Both the artist and the medium seek to draw out, from the realm of the immaterial, something concrete and observable. Both seek to embody that which cannot be seen. Both seek to represent something sacred and therefore potentially dangerous. Cole walks the reader through the importance of the immaterial quality of spirits and inspiration. He then explains the role of religious beliefs in each practice and concludes with a discussion of boundaries. How is the line drawn between heaven and earth, good and evil, agency and possession? Artists, like witches, were seen to cross the boundaries of earthly materiality and to strive for a glimpse of heaven. Whether that is interpreted as sacred or profane, it is indisputably reaching beyond the realm of man and always creating “a window, something one looks through no less than at.” (622)
Cole most interesting conclusions regard the similarity of artists and sorcery in his discussion of inspiration. This drawing in of life to the work of the artist- this animating principal- shared the same atmospheric quality from which the demons were summoned. Air, the medium of life- that which is never seen and yet provides energy and life force- is both creative and destructive. Creative, in that it allows man sight and connection and also destructive, in that it allows possession and manipulation. “The painter, and the demon, resort to air for the same reason that they resort to other binds: without it, all becomes discrete, things fall apart.” (634) Both artists and witches summon this force through their search to embody and represent. In this way, they both call on the same energy and mediate it through their art.
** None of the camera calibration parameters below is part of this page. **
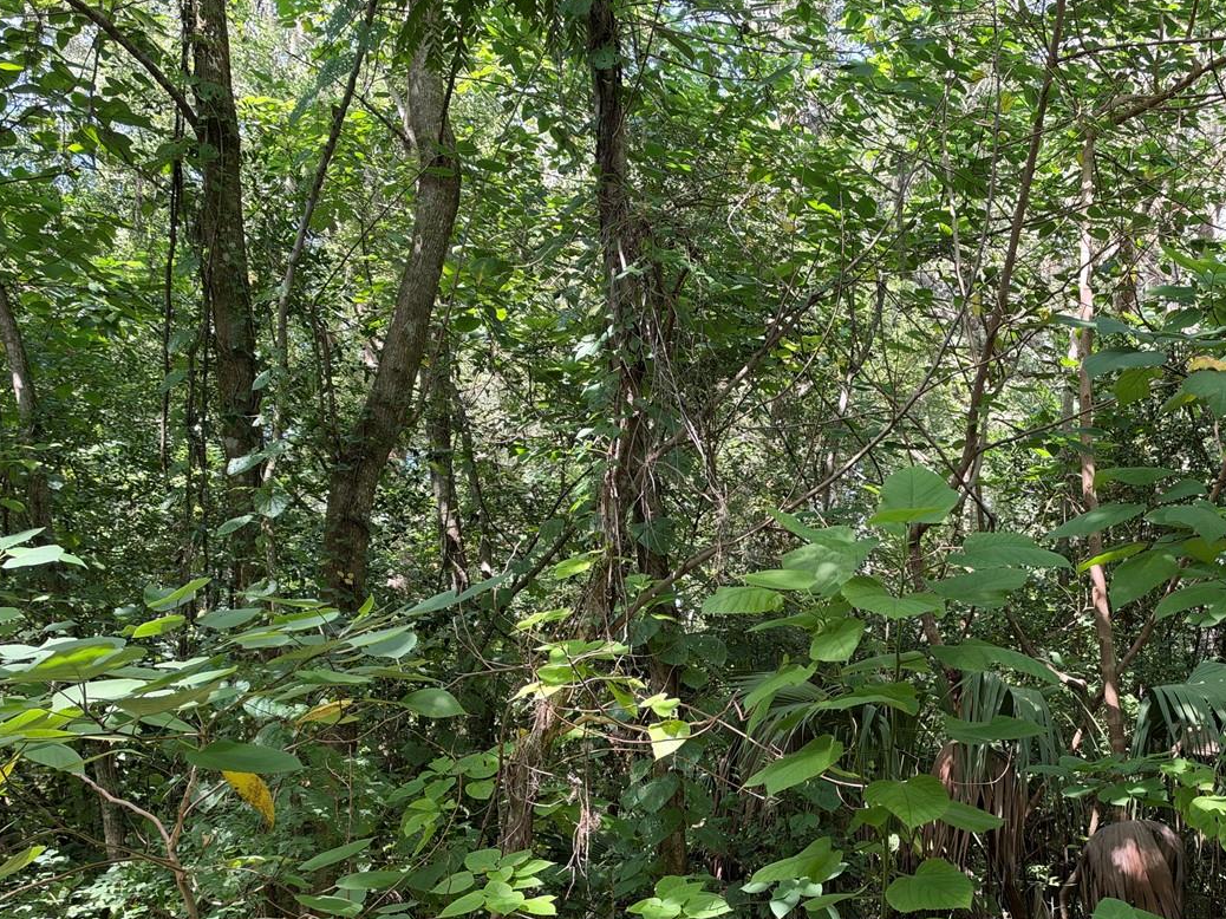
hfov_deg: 49.2
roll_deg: -0.7
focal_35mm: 37
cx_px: 822
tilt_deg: +5.5
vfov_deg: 38.0
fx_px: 1310
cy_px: 654
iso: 100
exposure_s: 1/121
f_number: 1.8
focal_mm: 6.93
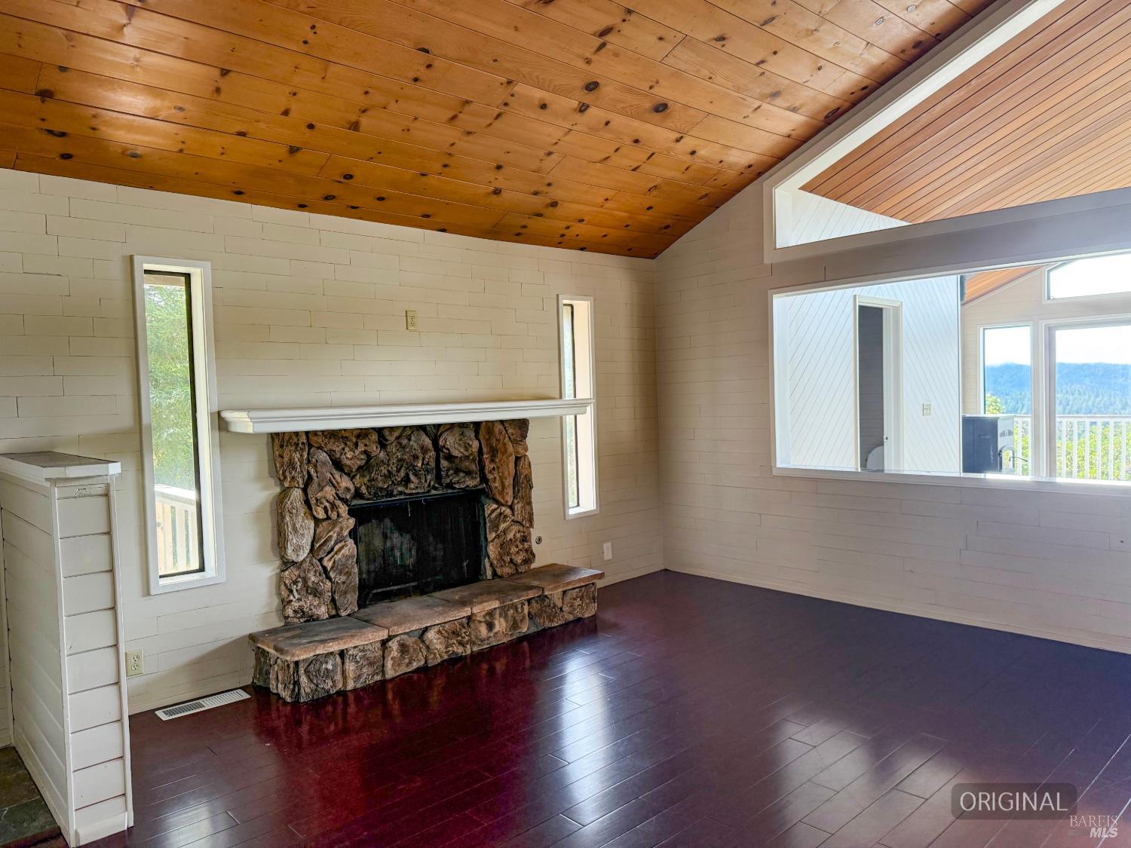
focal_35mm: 24
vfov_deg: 56.8
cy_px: 424
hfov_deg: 71.6
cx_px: 566
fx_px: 784
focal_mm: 6.76
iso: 200
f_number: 1.78
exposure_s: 1/141
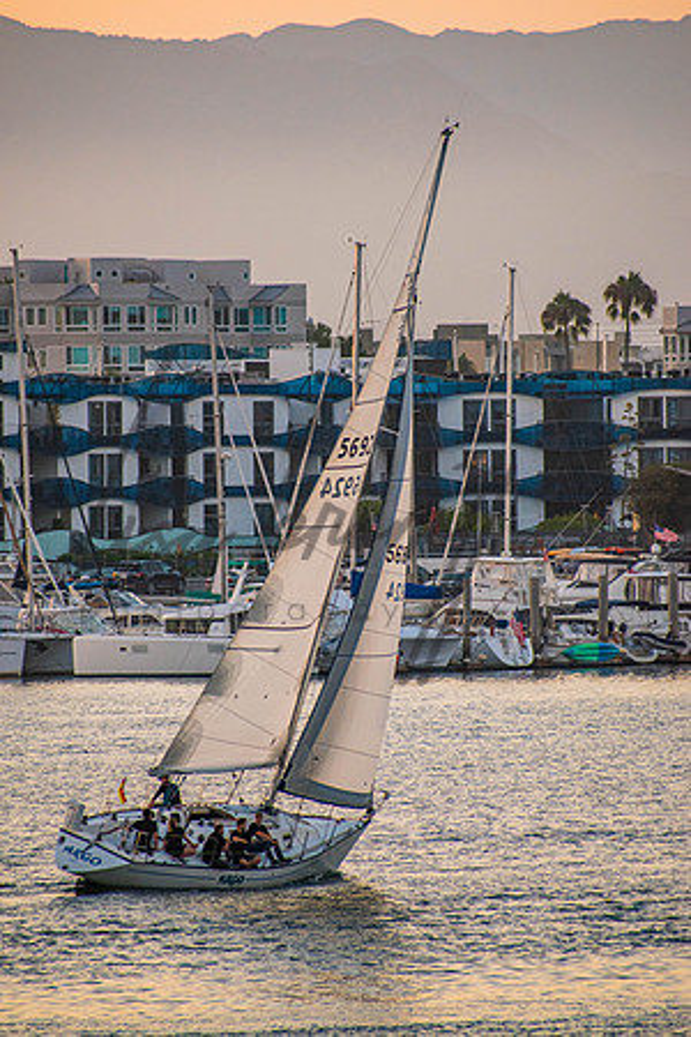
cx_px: 346
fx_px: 12955
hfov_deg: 3.1
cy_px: 518
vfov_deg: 4.6
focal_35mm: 450
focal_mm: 300
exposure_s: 1/320
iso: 800
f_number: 6.3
Cole’s article grounds many modern media theories, in that it provides a historical context for the overlap between the spiritual and the artistic- an arena explored by McLuhan, Benjamin, Kittler, Kandinsky and many others. The goal of all media is representation and/or communication of some human thought, vision or essence. In this way, both artistic representation and spiritual mediumship are unique in their ability to provide a mediation between that which can be sensed by all, but only clarified and represented by a few.